De quelle solution s’agit-t-il concrètement ?

Bruno Vanryb : A titre d’exemple, on a beaucoup parlé de l’imposition des investisseurs et dirigeants, mais peu de celle des salariés. Pourtant, la loi de finances 2013 ne fait pas que pénaliser lourdement et injustement intéressement et participation, seuls outils efficaces de partage des bénéfices. Elle cache dans ses subtilités des mesures qui déstabilisent l’attribution d’actions gratuites aux collaborateurs. Loin d’être un outil de spéculation, l’action gratuite est, comme la Participation et l’Intéressement quand un accès aux actions de l’entreprise est offert dans le PEE, un moyen de développer l’actionnariat salarié ; cela permet un accès plus large au capital de leur entreprise et sa sécurisation à moyen terme. C’est un instrument de récompense, alors que les augmentations salariales sont aujourd’hui contraintes, étant donné le contexte économique. En rendant l’attribution de ces actions gratuites moins attractives au travers de la fiscalité et des contraintes d’acquisition et de cession, on enlève des mains de l’employeur un levier d’augmentation du pouvoir d’achat de ses collaborateurs, quel que soit leur niveau hiérarchique. Enfin, c’est, pour des entreprises françaises, un levier d’attractivité pour fidéliser les salariés étrangers, qui sont courtisés par les géants américains ou asiatiques.

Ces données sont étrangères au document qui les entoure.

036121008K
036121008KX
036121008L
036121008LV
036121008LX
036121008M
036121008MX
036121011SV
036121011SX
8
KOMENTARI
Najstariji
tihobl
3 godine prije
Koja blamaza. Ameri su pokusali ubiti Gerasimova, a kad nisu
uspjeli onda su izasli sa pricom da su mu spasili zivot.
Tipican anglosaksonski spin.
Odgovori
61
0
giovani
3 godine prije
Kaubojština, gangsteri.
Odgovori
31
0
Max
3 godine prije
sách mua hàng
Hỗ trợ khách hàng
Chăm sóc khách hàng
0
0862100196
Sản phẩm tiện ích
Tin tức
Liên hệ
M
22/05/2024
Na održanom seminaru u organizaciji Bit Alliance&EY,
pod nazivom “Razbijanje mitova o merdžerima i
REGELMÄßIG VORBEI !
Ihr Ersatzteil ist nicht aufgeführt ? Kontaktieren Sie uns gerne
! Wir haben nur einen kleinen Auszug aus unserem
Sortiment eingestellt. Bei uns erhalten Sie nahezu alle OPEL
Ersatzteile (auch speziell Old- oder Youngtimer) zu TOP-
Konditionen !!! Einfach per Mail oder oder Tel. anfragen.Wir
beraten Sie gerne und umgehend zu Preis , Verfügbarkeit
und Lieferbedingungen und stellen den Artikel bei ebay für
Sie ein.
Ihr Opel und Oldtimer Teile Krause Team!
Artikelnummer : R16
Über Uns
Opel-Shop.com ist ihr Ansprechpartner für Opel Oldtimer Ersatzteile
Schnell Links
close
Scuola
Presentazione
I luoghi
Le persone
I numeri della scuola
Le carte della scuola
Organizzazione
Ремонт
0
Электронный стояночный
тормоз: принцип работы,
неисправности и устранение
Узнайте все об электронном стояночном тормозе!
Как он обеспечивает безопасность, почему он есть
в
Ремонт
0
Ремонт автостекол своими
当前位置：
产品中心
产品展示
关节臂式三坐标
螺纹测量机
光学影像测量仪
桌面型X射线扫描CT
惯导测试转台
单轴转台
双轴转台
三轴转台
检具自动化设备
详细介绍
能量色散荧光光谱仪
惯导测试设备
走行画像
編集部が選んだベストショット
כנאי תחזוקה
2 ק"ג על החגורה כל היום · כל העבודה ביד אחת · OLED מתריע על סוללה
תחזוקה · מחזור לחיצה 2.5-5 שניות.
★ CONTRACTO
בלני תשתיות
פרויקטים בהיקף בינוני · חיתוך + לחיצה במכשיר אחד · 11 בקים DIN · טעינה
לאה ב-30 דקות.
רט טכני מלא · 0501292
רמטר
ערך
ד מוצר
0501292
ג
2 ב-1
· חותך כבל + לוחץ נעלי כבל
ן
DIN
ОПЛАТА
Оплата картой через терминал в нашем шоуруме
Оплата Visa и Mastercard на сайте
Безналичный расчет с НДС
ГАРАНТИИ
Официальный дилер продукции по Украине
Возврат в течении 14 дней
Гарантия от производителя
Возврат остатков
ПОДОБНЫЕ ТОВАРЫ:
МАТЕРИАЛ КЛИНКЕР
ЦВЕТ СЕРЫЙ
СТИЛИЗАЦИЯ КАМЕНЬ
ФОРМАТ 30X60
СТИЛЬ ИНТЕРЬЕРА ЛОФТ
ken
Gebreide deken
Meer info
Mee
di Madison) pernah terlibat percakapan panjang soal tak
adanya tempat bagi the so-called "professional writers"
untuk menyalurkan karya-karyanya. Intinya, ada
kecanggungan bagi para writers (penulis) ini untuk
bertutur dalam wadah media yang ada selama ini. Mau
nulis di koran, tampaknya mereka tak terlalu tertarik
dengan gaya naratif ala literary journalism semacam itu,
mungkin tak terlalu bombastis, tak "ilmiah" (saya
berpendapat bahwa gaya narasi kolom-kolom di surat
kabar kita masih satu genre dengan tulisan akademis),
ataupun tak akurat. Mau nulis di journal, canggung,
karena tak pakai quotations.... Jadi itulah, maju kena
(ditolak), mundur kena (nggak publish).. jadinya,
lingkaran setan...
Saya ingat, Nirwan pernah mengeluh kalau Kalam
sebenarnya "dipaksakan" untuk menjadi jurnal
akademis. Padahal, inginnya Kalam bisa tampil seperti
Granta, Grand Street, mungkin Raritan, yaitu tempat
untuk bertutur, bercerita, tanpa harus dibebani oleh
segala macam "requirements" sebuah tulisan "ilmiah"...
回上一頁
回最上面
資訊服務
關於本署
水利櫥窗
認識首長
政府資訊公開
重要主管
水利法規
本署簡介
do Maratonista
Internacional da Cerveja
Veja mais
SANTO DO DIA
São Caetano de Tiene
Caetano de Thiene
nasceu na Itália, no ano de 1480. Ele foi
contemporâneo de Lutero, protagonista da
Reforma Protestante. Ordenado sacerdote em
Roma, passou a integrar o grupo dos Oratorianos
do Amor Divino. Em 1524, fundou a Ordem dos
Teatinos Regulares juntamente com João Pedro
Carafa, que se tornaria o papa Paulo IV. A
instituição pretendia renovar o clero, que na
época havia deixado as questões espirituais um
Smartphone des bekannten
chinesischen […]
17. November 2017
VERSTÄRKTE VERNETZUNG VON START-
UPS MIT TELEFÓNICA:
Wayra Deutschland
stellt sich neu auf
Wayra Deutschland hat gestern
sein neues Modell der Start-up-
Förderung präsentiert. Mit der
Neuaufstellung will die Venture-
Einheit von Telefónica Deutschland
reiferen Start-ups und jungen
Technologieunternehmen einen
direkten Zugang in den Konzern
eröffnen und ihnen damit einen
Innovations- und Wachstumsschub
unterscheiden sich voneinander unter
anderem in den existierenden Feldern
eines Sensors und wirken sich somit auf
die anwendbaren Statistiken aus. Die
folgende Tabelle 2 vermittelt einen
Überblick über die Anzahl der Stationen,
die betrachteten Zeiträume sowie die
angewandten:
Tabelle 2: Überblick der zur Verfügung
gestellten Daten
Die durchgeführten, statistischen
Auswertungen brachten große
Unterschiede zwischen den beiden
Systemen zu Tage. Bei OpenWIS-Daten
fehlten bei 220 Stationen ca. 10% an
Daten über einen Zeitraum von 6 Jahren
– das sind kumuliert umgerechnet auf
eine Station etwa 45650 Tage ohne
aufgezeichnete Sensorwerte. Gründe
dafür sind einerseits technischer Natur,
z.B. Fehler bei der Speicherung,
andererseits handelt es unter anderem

Comment peut-on développer l’actionnariat salarié ?

Bruno Vanryb : C’est urgent et l’enjeu est de taille, il faut repenser l’actionnariat salarié et sensibiliser les pouvoirs publics sur ce dispositif pour revenir à son esprit originel : le partage du capital entre tous ceux qui font vivre une entreprise. Sans entrer dans les solutions techniques, la clef est de redonner à ce dispositif simplicité, lisibilité, attribution élargie sans pénalisation fiscale pour que tout salarié qui en bénéficie puisse en percevoir les avantages réels.

Le gouvernement souhaite rééquilibrer revenus du capital et revenus du travail. C’est compréhensible. Mais imposer massivement les revenus du capital, surtout pour l’actionnariat salarié, constitue un nivellement par le bas. A mon sens, c’est le contraire qu’il faudrait faire, donner accès au capital à un plus grand nombre pour mieux partager la richesse dans une économie financiarisée. Voilà un objectif qui me semble totalement acceptable à gauche comme à droite.